Grand-Puy-Lacoste is situated in the terroir of Pauillac, one of the Médoc's six communal appellations along the Gironde estuary's left bank.
The Pauillac appellation is limited to the communal district covering 2,274 hectares. It boasts 18 properties classified in 1855 (around 85% of the appellation's total production). The commune is separated from Saint-Estèphe to the north by the marshy area of Breuil, and from Saint-Julien to the south by the hollow formed by the Juillac stream.
The plateau of Grand-Puy is west of the village, above the hamlet of Bages. This outcrop of the terrain (called a "puy” in the old local dialect) rises to around 20 meters above sea level.
The site possesses a number of major benefits: the quality of the soil, a favorable climate, the experience and expertise of its people. The result is a unique conjunction of forces...
Grand-Puy-Lacoste enjoys an exceptional terroir. The soil is gravel, the alluvial stones which ensure an excellent drainage of rainwater.
The originality of the Médoc's soil comes from two million years of history. Its gravel is the geological product of the quaternary era, when stones brought from the Pyrenees by the Garonne were deposited along the banks of its estuary, the Gironde.
Today layers of varying depth are composed of gravel mixed with sand and a little clay. They form "gravel outcrops”, separated by small streams called "jalles” in the local dialect which drain water to the Gironde. In Pauillac these vast and numerous outcrops are recognized as being particularly well-suited for top quality vine growing.

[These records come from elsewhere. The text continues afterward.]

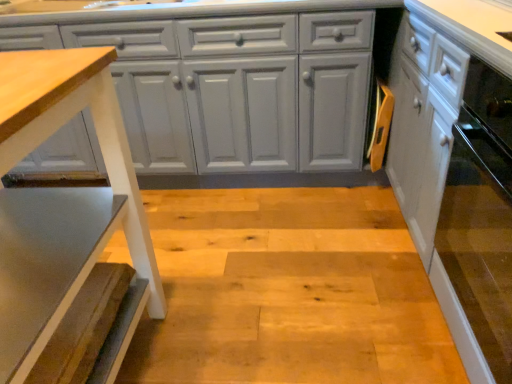
Question: Choose the correct answer: Is wooden textured step stool at left inside matte gray cabinet at center, which appears as the 1th cabinetry when viewed from the left, or outside it?

Choices:
 (A) inside
 (B) outside

Answer: (B)

Question: From their relative heights in the image, would you say wooden textured step stool at left is taller or shorter than matte gray cabinet at center, which appears as the 1th cabinetry when viewed from the left?

Choices:
 (A) tall
 (B) short

Answer: (B)

Question: Which object is positioned closest to the white glossy cabinet at right, placed as the 2th cabinetry when sorted from left to right?

Choices:
 (A) matte gray cabinet at center, which appears as the 1th cabinetry when viewed from the left
 (B) wooden textured step stool at left

Answer: (A)

Question: Estimate the real-world distances between objects in this image. Which object is farther from the matte gray cabinet at center, which ranks as the 2th cabinetry in right-to-left order?

Choices:
 (A) white glossy cabinet at right, placed as the 2th cabinetry when sorted from left to right
 (B) wooden textured step stool at left

Answer: (B)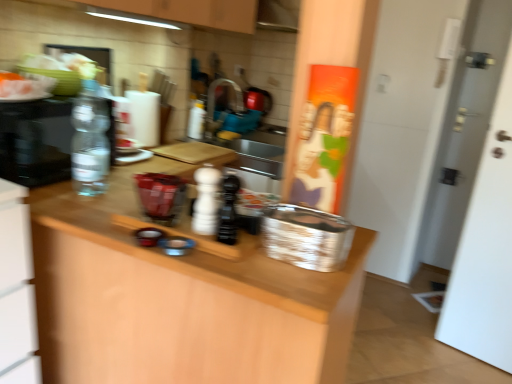
Question: Does transparent plastic bottle at left, which is the 4th bottle from right to left, have a greater width compared to white matte pepper shaker at center, arranged as the 2th bottle when viewed from the front?

Choices:
 (A) no
 (B) yes

Answer: (B)

Question: Is transparent plastic bottle at left, which ranks as the 1th bottle in left-to-right order, oriented away from white matte pepper shaker at center, arranged as the 2th bottle when viewed from the front?

Choices:
 (A) no
 (B) yes

Answer: (A)

Question: From the image's perspective, is transparent plastic bottle at left, which is the 4th bottle from right to left, located above white matte pepper shaker at center, arranged as the 3th bottle when viewed from the left?

Choices:
 (A) no
 (B) yes

Answer: (B)

Question: Is white matte pepper shaker at center, arranged as the 3th bottle when viewed from the left, a part of transparent plastic bottle at left, which is the 2th bottle from back to front?

Choices:
 (A) no
 (B) yes

Answer: (A)

Question: From a real-world perspective, is transparent plastic bottle at left, which is the 4th bottle from right to left, on top of white matte pepper shaker at center, placed as the 3th bottle when sorted from back to front?

Choices:
 (A) yes
 (B) no

Answer: (A)

Question: Visually, is clear glass water bottle at left positioned to the left or to the right of white matte pepper shaker at center, arranged as the 3th bottle when viewed from the left?

Choices:
 (A) right
 (B) left

Answer: (B)

Question: In terms of size, does clear glass water bottle at left appear bigger or smaller than white matte pepper shaker at center, arranged as the 3th bottle when viewed from the left?

Choices:
 (A) big
 (B) small

Answer: (A)

Question: From a real-world perspective, is clear glass water bottle at left physically located above or below white matte pepper shaker at center, arranged as the 3th bottle when viewed from the left?

Choices:
 (A) below
 (B) above

Answer: (B)

Question: Is clear glass water bottle at left situated inside white matte pepper shaker at center, the second bottle positioned from the right, or outside?

Choices:
 (A) inside
 (B) outside

Answer: (B)

Question: In terms of width, does black matte salt shaker at center, the first bottle positioned from the front, look wider or thinner when compared to transparent plastic bottle at left, which is the 2th bottle from back to front?

Choices:
 (A) thin
 (B) wide

Answer: (A)

Question: Based on their sizes in the image, would you say black matte salt shaker at center, the first bottle positioned from the front, is bigger or smaller than transparent plastic bottle at left, which ranks as the 1th bottle in left-to-right order?

Choices:
 (A) big
 (B) small

Answer: (B)

Question: Would you say black matte salt shaker at center, the first bottle positioned from the front, is to the left or to the right of transparent plastic bottle at left, which is the 2th bottle from back to front, in the picture?

Choices:
 (A) right
 (B) left

Answer: (A)

Question: From a real-world perspective, is black matte salt shaker at center, which is the 4th bottle in left-to-right order, physically located above or below transparent plastic bottle at left, acting as the third bottle starting from the front?

Choices:
 (A) below
 (B) above

Answer: (A)

Question: Relative to white matte pepper shaker at center, arranged as the 2th bottle when viewed from the front, is silver metallic basket at center in front or behind?

Choices:
 (A) front
 (B) behind

Answer: (A)

Question: In terms of width, does silver metallic basket at center look wider or thinner when compared to white matte pepper shaker at center, the second bottle positioned from the right?

Choices:
 (A) thin
 (B) wide

Answer: (B)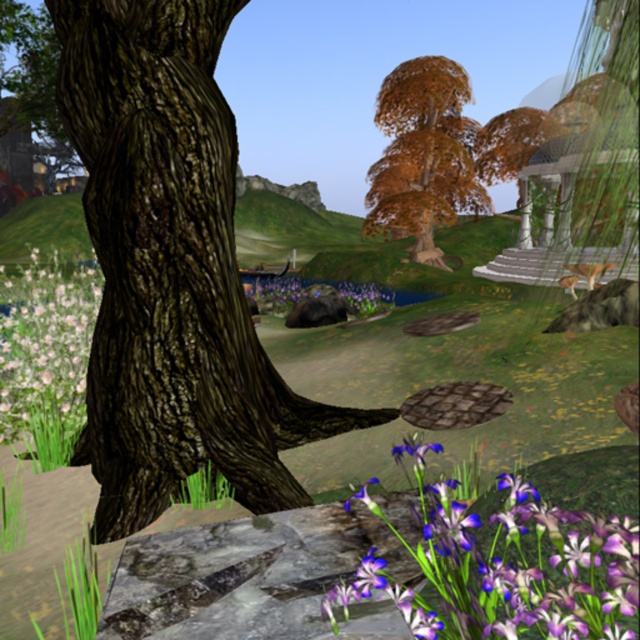
You are a character in a video game who needs to jump from the rough bark tree at left to the purple matte flowers at center. Given that your character can jump up to 10 meters, will you be able to make the jump?

The distance between the rough bark tree at left and the purple matte flowers at center is 10.49 meters, which is slightly longer than your character can jump. You will not be able to make the jump safely.

You are a painter standing on the stone pathway and want to paint both the rough bark tree at left and the purple matte flowers at center. Which object should you focus on first if you want to paint the wider object first?

The purple matte flowers at center are wider than the rough bark tree at left, so you should focus on painting the purple matte flowers at center first.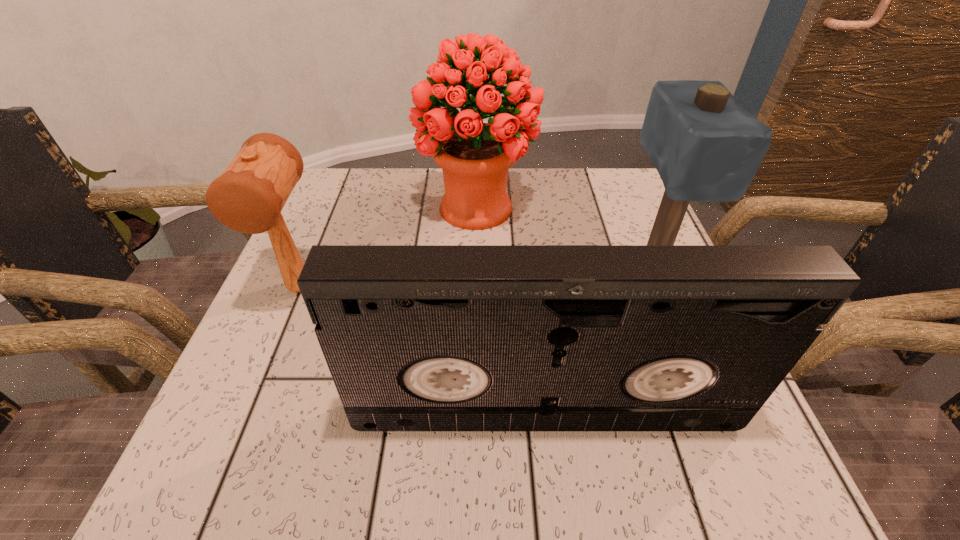
This screenshot has width=960, height=540. I want to click on bouquet, so click(x=475, y=157).

Locate an element on the screen. This screenshot has height=540, width=960. the right mallet is located at coordinates (705, 146).

Find the location of a particular element. This screenshot has width=960, height=540. the nearest object is located at coordinates (416, 337).

The height and width of the screenshot is (540, 960). Identify the location of the leftmost object. (248, 197).

Identify the location of the left mallet. (248, 197).

Locate an element on the screen. free space located 0.240m on the left of the bouquet is located at coordinates (318, 208).

The image size is (960, 540). What are the coordinates of `vacant area situated on the front of the right mallet` in the screenshot? It's located at (741, 484).

Image resolution: width=960 pixels, height=540 pixels. What are the coordinates of `free region located 0.050m on the front side of the videotape` in the screenshot? It's located at (551, 467).

Locate an element on the screen. This screenshot has width=960, height=540. vacant space located on the strike surface of the leftmost object is located at coordinates (266, 372).

Find the location of `object that is positioned at the far edge`. object that is positioned at the far edge is located at coordinates (475, 157).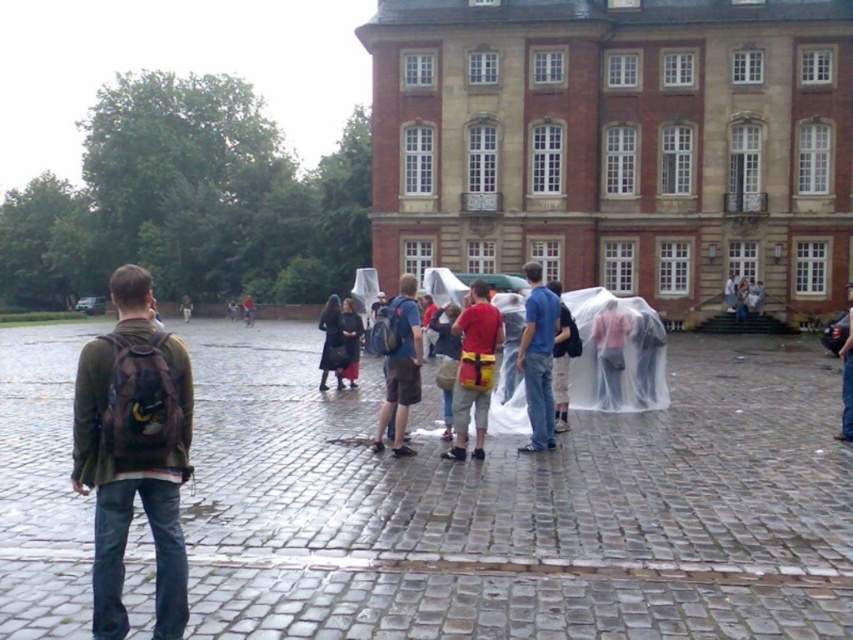
You are a delivery person who needs to place a package between the red fabric backpack at center and the dark gray fabric coat at center. The package requires 50 feet of space. Can you fit it there?

The distance between the red fabric backpack at center and the dark gray fabric coat at center is 55.23 feet, so yes, the package requiring 50 feet of space can fit between them.

You are standing at the point with coordinates (474, 369) in the image. What object is located exactly at that point?

The point at coordinates (474, 369) corresponds to the red fabric backpack at center.

You are a tour guide leading a group to a historic building. You have a blue backpack at center. The tour group is 45.94 meters away from you. Can you hand your backpack to the group without leaving your current position?

The tour group is 45.94 meters away from the blue backpack at center. Since the distance is too large, you cannot hand the backpack to the group without moving closer.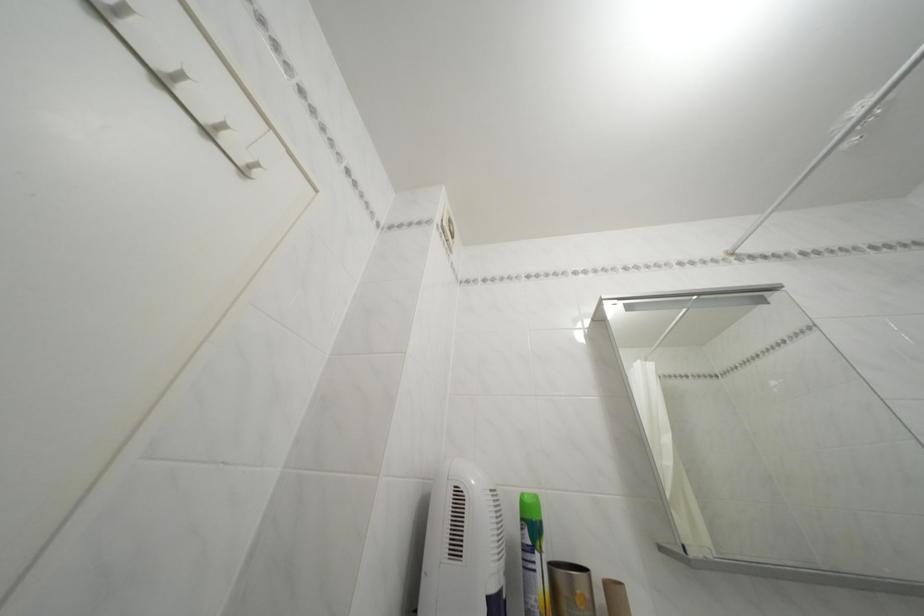
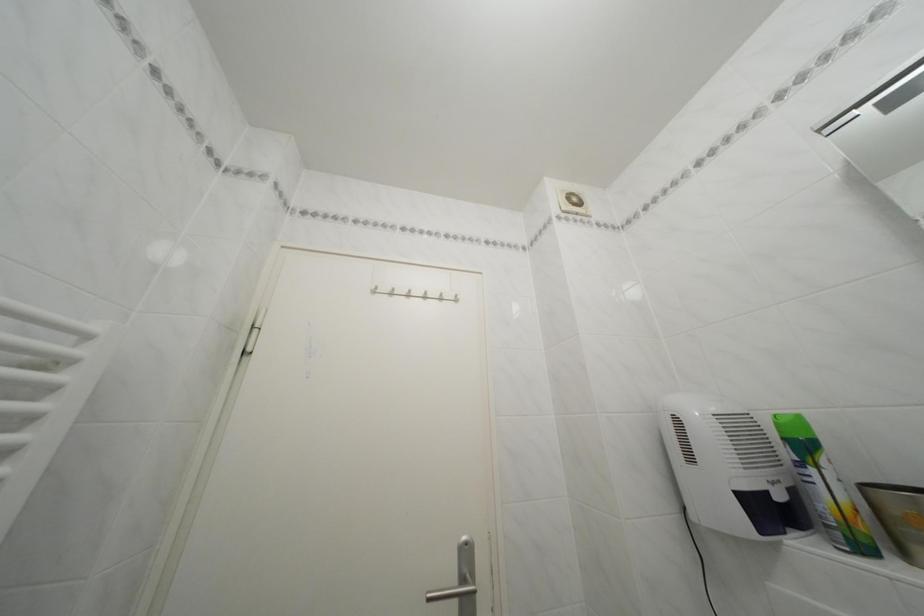
Locate, in the second image, the point that corresponds to point 465,554 in the first image.

(699, 464)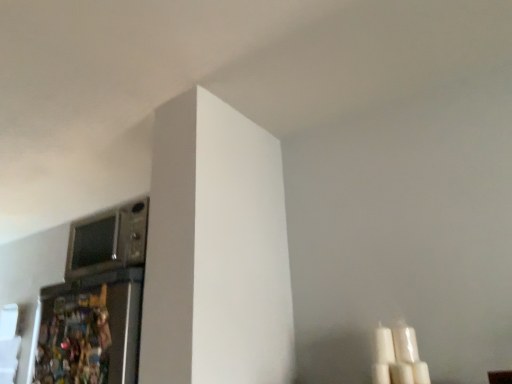
This screenshot has width=512, height=384. What do you see at coordinates (108, 240) in the screenshot? I see `satin silver microwave at upper left` at bounding box center [108, 240].

Measure the distance between satin silver microwave at upper left and camera.

satin silver microwave at upper left and camera are 5.31 feet apart from each other.

Locate an element on the screen. satin silver microwave at upper left is located at coordinates (108, 240).

Identify the location of satin silver microwave at upper left. This screenshot has height=384, width=512. (108, 240).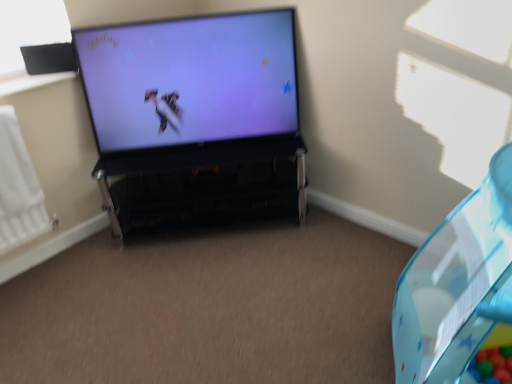
Question: Would you say matte black television at center is to the left or to the right of black glossy tv stand at center in the picture?

Choices:
 (A) left
 (B) right

Answer: (A)

Question: From a real-world perspective, relative to black glossy tv stand at center, is matte black television at center vertically above or below?

Choices:
 (A) above
 (B) below

Answer: (A)

Question: Which object is positioned farthest from the white matte radiator at left?

Choices:
 (A) matte black television at center
 (B) transparent plastic bean bag chair at right
 (C) black glossy tv stand at center
 (D) black matte speaker at upper left

Answer: (B)

Question: Which object is positioned closest to the transparent plastic bean bag chair at right?

Choices:
 (A) black matte speaker at upper left
 (B) black glossy tv stand at center
 (C) white matte radiator at left
 (D) matte black television at center

Answer: (B)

This gravely soil has the advantage of absorbing heat during the day and releasing it to the grapes at night, eliminating excessive variations in temperature and promoting even ripening in the grapes.
The vineyards of Grand-Puy-Lacoste are planted on very deep gravel, forcing the plants to develop an extensive root system to find the water and nourishment needed for growth. Because of the soil's poor quality, the vines "suffer for their beauty” and become more resistant with age, producing fully developed grapes with a fine sugar-acid balance. Cabernet Sauvignon is particularly well suited for this type of soil: it's a late ripening variety which needs a longer period to reach maturity than Merlot, so the heat given off by the gravel helps accelerate its growth.
Like the totality of Pauillac's growths, Grand-Puy-Lacoste benefits from Aquitaine's oceanic climate which is greatly influenced by the proximity of the Atlantic and the Gironde estuary, particularly wide at this point.
Situated along the 45th parallel, the Médoc vineyards enjoy a very balanced climate marked by great sunshine, hot summers and mild winters. But this terroir is especially influenced by a unique phenomenon: winds coming from the ocean and the estuary which create a particularly favorable microclimate. Strong ocean winds cross the coastal pine forest and slow down as they meet air currents from the estuary, introducing a measure of humidity to the atmosphere.
The climate of the Pauillac appellation is shaped by its proximity to the Gironde, which has its own moderating influence on temperatures. At each stage of the vine's growth, from bud-break to the grapes' ripening and harvest, climate variations define the harvest's character. The finest vintages are always the product of a hot and dry summer, followed by a fine late-growing season.
The date of picking is carefully studied according to the maturity of the fruit, which must be optimal.